The Beatles – Please Please Me

I started working on The Beatles entries thinking that I didn’t own their very first album, “Please Please Me,” released in the UK (not the US) on March 22, 1963. I also don’t own a copy of their first US release, “Introducing… The Beatles,” which came out on Vee-Jay Records on January 10, 1964, only 10 days before the US-only “Meet The Beatles!” was released. Why didn’t I own these? Well, in the days when I was an active collector, that Vee-Jay record was unattainable, and while I was able to get imports of some of the other early UK albums, I never ran across a re-issue of “Please Please Me,” as far as I can remember.

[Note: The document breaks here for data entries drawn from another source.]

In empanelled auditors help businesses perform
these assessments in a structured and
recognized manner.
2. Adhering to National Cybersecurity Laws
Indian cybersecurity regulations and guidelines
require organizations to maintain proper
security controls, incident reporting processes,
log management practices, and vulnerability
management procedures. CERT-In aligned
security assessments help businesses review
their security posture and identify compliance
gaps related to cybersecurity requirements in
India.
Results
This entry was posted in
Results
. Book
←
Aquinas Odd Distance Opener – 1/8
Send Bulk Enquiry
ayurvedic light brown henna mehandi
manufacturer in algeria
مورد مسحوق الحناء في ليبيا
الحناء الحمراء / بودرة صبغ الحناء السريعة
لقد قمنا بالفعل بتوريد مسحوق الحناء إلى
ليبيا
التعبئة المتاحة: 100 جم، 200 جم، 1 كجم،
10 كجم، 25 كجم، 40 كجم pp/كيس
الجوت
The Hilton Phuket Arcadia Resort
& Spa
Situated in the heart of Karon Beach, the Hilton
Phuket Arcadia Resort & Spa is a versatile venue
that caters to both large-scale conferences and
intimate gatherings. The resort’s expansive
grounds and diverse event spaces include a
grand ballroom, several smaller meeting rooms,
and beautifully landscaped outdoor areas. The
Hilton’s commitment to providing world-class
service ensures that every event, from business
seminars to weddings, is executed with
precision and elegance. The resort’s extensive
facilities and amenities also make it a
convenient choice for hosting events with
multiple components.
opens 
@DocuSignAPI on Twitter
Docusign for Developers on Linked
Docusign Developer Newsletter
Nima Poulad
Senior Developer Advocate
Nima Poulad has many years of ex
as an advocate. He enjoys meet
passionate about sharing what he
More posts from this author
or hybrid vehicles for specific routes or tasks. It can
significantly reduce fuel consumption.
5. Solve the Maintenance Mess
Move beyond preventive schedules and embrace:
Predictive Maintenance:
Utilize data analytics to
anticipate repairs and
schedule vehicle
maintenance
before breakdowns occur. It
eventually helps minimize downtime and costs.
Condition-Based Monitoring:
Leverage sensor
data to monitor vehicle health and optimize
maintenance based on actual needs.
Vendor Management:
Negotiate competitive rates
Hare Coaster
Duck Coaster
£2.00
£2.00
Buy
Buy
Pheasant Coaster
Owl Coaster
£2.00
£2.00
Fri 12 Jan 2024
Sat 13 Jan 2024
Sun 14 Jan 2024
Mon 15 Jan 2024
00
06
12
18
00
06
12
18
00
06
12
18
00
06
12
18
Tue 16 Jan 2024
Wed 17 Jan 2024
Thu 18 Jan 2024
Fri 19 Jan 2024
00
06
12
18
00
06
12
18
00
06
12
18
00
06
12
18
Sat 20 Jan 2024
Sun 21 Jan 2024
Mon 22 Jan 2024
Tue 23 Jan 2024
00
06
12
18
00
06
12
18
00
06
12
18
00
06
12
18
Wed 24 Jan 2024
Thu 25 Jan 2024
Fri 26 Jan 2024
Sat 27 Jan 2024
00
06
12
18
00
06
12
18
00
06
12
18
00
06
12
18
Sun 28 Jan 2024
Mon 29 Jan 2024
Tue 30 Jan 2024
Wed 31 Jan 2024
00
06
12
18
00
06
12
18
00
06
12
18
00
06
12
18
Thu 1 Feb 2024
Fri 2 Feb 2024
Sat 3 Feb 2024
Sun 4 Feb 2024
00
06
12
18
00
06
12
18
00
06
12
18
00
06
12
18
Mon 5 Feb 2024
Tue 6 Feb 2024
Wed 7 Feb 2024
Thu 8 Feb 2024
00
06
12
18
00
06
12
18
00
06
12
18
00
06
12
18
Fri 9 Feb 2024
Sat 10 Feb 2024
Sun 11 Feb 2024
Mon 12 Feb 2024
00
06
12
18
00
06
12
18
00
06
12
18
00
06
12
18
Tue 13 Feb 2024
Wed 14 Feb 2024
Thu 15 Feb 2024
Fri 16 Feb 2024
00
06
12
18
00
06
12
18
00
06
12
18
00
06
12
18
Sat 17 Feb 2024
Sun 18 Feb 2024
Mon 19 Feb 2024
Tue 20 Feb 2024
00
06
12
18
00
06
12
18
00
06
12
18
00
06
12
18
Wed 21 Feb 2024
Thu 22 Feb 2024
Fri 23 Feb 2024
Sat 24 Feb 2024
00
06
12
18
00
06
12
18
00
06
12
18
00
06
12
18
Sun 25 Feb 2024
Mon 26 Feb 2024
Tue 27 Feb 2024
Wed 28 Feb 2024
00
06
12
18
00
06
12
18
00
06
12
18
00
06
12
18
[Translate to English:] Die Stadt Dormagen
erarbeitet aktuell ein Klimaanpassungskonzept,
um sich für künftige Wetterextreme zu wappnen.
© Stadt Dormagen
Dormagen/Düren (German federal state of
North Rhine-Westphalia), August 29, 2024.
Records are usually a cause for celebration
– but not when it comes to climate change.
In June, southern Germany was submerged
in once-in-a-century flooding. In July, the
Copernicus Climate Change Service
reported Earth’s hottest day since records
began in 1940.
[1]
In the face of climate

Please Please Me Front Cover
Please Please Me Front Cover

But I’m also an idiot, because of course I have a copy of “Please Please Me,” because I have The Beatles Collection, the Parlophone box set that was first released in 1978. I got my copy sometime in the mid-80s, at a time when I certainly had better things to spend well more than $100 on (I saw one in a local store earlier this year for $450) but — it filled my need to have the original UK versions of all these albums, something that had eluded me. I bought this box set, and then painstakingly committed the entire Beatles discography, in as close to the proper order as possible, to cassette tape, and put these discs back in their box. If I wanted to hear Beatles, I played the normal, often beat-up albums on my shelf, or I played the tapes made from these pristine discs, but I didn’t dip back into this box. To this day, the discs in the box set have been played maybe five times, tops.

So yeah, I have this. But I didn’t own it at the peak of my Beatlemania and I didn’t own its American equivalents, either. My roommate Danny, however . . . Well, he didn’t own them either. But he did own a version of the “Please Please Me” album.

Songs Pictures and Stories of the Fabulous Beatles
Songs Pictures and Stories of the Fabulous Beatles

The Beatles were on EMI-Parlophone in the UK; that label had a US subsidiary, Capitol Records, which initially had exactly zero interest in releasing anything by The Beatles. A deal was struck with Chicago jazz and blues label Vee-Jay, which prepared an album called “Introducing… The Beatles.” It was delayed while Capitol changed its mind, and in the end the Vee-Jay record wasn’t released until days before Capitol’s “Meet the Beatles!” came out. Vee-Jay tried to capitalize on what little they had by reissuing that first album in various covers with various titles. “Songs, Pictures and Stories of the Fabulous Beatles” was a reissue of the American “Introducing The Beatles.” One blog calls it a desperate cash grab by Vee-Jay, and says that they didn’t even bother reprinting the record labels, so they say “Introducing the Beatles.” The cover promised that inside would be the “complete story of their favorite male and female singer, their favorite foods, types of girls, sport, hobby, songs, colors, real name, birthplace, birthdays, height, education, color of hair & eyes.” The liner notes do not disappoint. It wasn’t even the only time Vee-Jay repackaged this record.

So, we had it in our dorm rooms, and we played it, though probably never as much as some of the later albums, or the compilations. It opens with “I Saw Her Standing There,” an amazing song with which to introduce an entirely new group to the world. The other originals shine while the covers mostly weigh things down. I’ve got nothing against Goffin-King’s “Chains,” but The Beatles add nothing to it. I have plenty against “A Taste of Honey,” and didn’t need to hear McCartney singing it. The best cover is the closer, “Twist and Shout,” which they made their own.

Once my roommate had taken his records and decamped for another coast, I didn’t feel any urgent need (or ability) to replace those missing songs, until the box set came along and gave me a reasonably priced opportunity to own “Please Please Me.” It is the stereo version, so purists will frown, but what are ya gonna do.

Stereo warning
“If you are doubtful of the suitability of your reproducer for playing this record, we recommend you to consult your record dealer.”